Why this is happening
Brooklyn Candle Studio has a strong editorial footprint in one niche — Brooklyn candle roundups and indie candle lists. Gemini and Copilot have learned to associate the brand with "Brooklyn candle" queries so reliably that they surface it at #1 almost every time.
But that editorial presence is narrow. For generic queries — vegan soy candle, sustainable gift candle, botanical scent — the brand does not appear in the roundups and listicles that AI agents draw from. The eco credentials are real (vegan, cruelty-free, phthalate-free, petroleum-free) but they are buried in boilerplate copy, not surfaced as structured data or tags.
The Trustpilot crisis compounds the problem. Even if the brand had better product data, a 0.0/5 Trustpilot score would undermine any trust signal an AI agent tries to build.
What Brooklyn Candle Studio could do, in priority order
Phase 1 (urgent):
- Claim and manage the Trustpilot profile immediately. A 0.0/5 with 742 reviews is an emergency. This is likely the single most damaging data signal for the brand. Claim it, respond to reviews, and begin requesting reviews from satisfied customers.
- Install an on-site review system. Implement Judge.me, Klaviyo Reviews, or similar. Feed aggregateRating into JSON-LD. The brand clearly has customers — capture their feedback.
- Add burn time, weight, and dimensions to every product description. Keep the scent pyramids and travel narratives, but add a "Details" section with structured product data.
Phase 2 (medium effort):
- Replace navigational tags with descriptive tags. Remove tags like "active", "all", "shop", "candles" that serve no classification purpose. Add: fragrance family, room size, occasion, season (systematically, not sporadically).
- Deduplicate the boilerplate. Move the "Made in Brooklyn... vegan, cruelty-free, phthalate-free" copy to a brand-level element. Use the freed word count for unique product data — burn time, room size, comparison context.
- Add comparison context between products. When Santa Fe and Catskills both tag as "woody," the descriptions should help an AI agent recommend one over the other.
Phase 3 (longer term):
- Investigate the ChatGPT blind spot. The 0/50 result despite strong editorial presence is unusual. Consider whether the brand's Shopify implementation has technical issues that prevent ChatGPT's crawler from accessing product data.
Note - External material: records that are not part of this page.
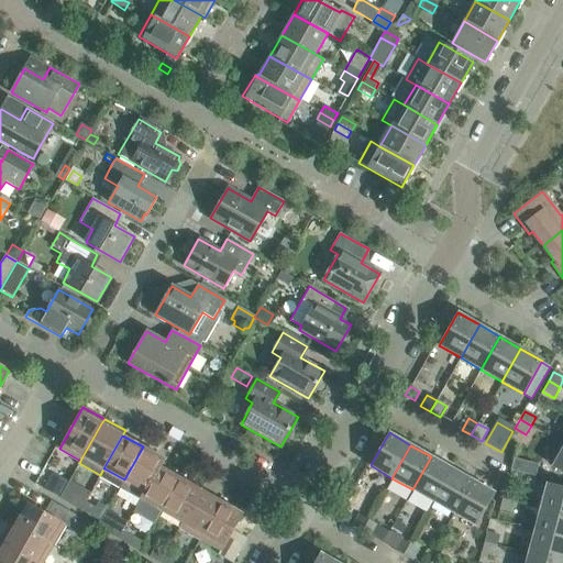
[(124,479),(143,492),(145,492),(159,466),(161,467),(165,460),(143,446),(124,479)]
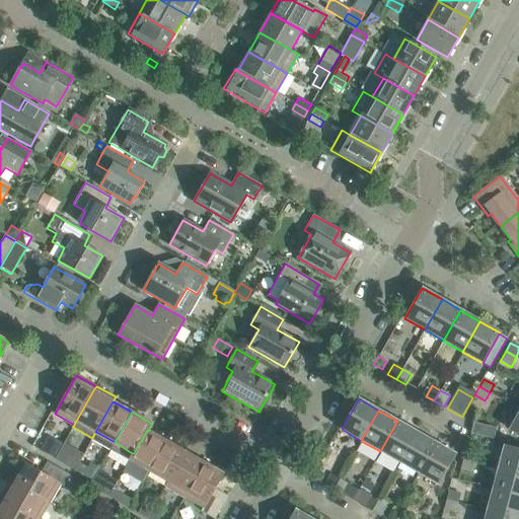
[(518,412),(509,430),(518,435),(518,412)]
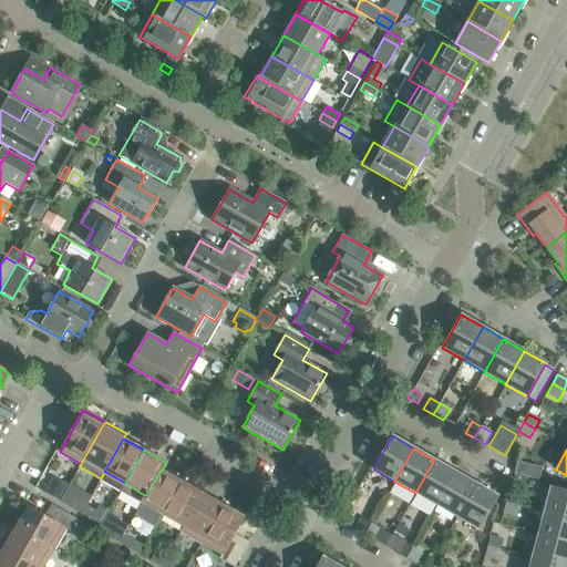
[(415,493),(436,505),(455,472),(434,460),(415,493)]
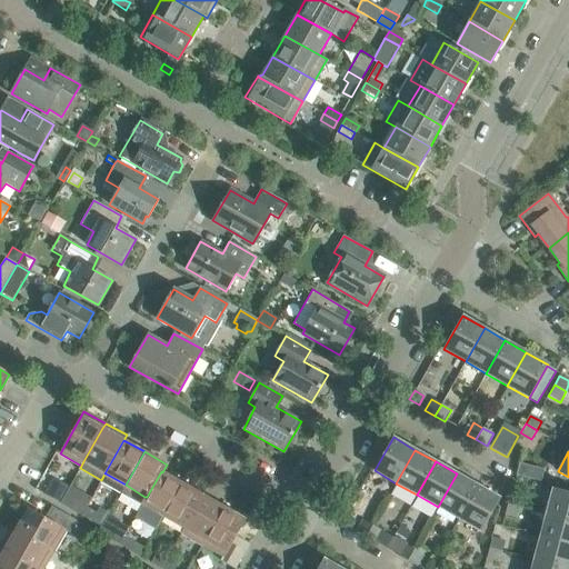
[(518,475),(540,481),(545,468),(521,462),(518,475)]
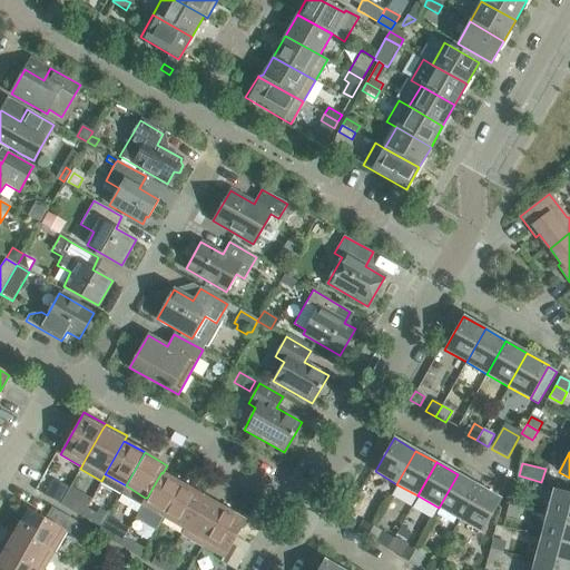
[(163,473),(161,472),(147,498),(145,498),(141,505),(163,518),(182,484),(163,473)]
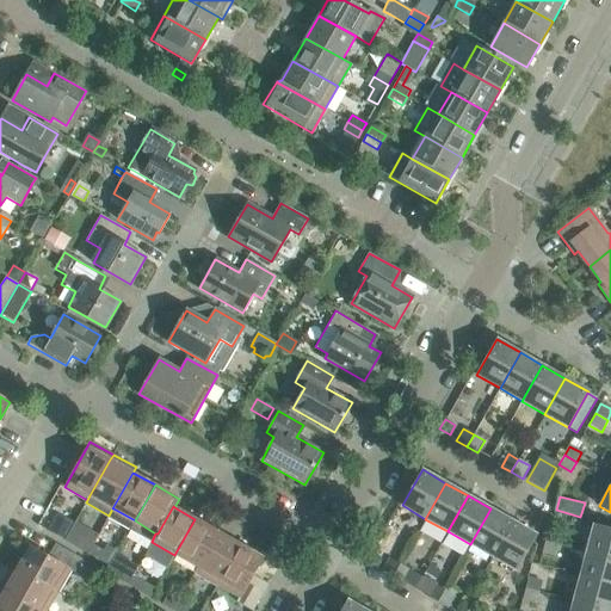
[(470,544),(492,557),(513,522),(491,508),(470,544)]
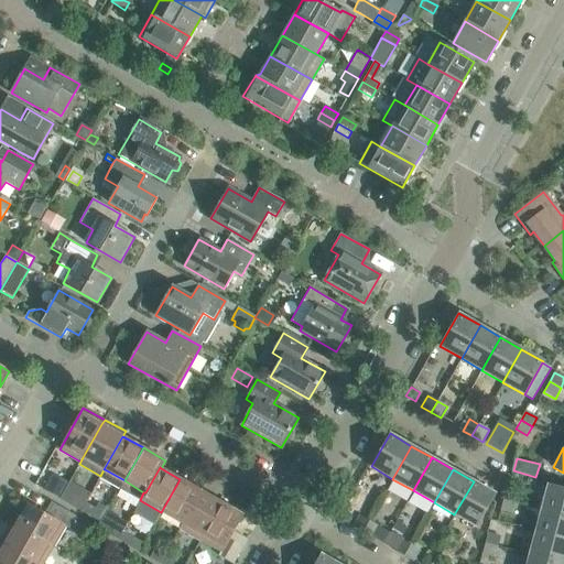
[(43,490),(58,499),(67,483),(53,475),(43,490)]
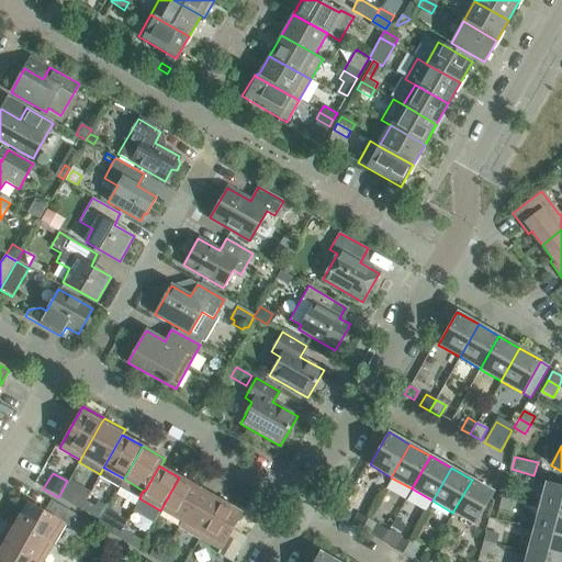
[(160,510),(180,521),(181,523),(200,490),(179,478),(160,510)]
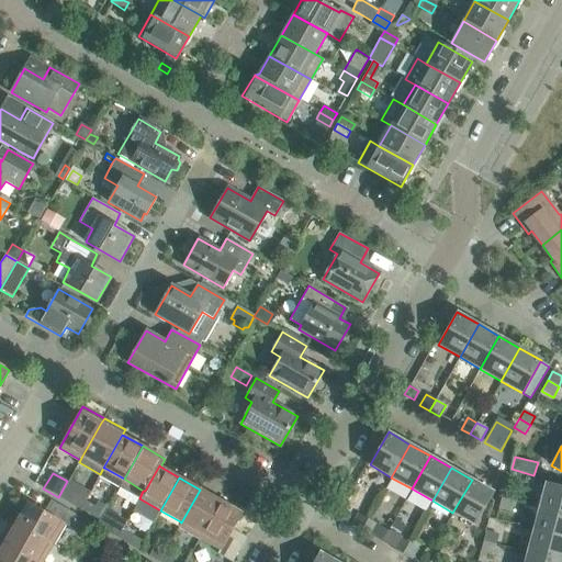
[(493,492),(472,480),(452,513),(474,525),(493,492)]
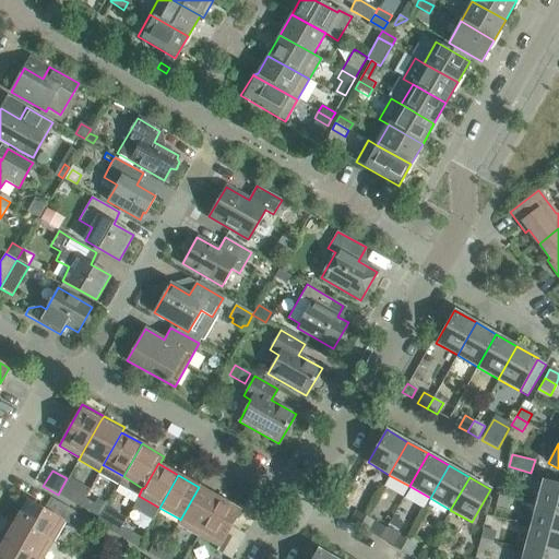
[(558,484),(543,480),(536,504),(558,510),(558,484)]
- Expand editorial presence beyond Brooklyn-specific queries. Build content and roundup presence for "sustainable candle gift," "travel-inspired candle," and "best soy candle" queries.
- Submit product feed to Bing Merchant Center to strengthen Copilot presence beyond Brooklyn queries.
Close
Brooklyn Candle Studio is the most polarised brand in this audit programme. Position #1 on two platforms for one query. Invisible everywhere else.
The travel-inspired storytelling and scent pyramids can stay. They are part of the brand identity and they are genuinely useful data. But they cannot carry the entire description when 40% of the surrounding text is identical boilerplate and the only external review signal is a 0.0 Trustpilot score.
The brand owns "Brooklyn candle." Now it needs to own "candle."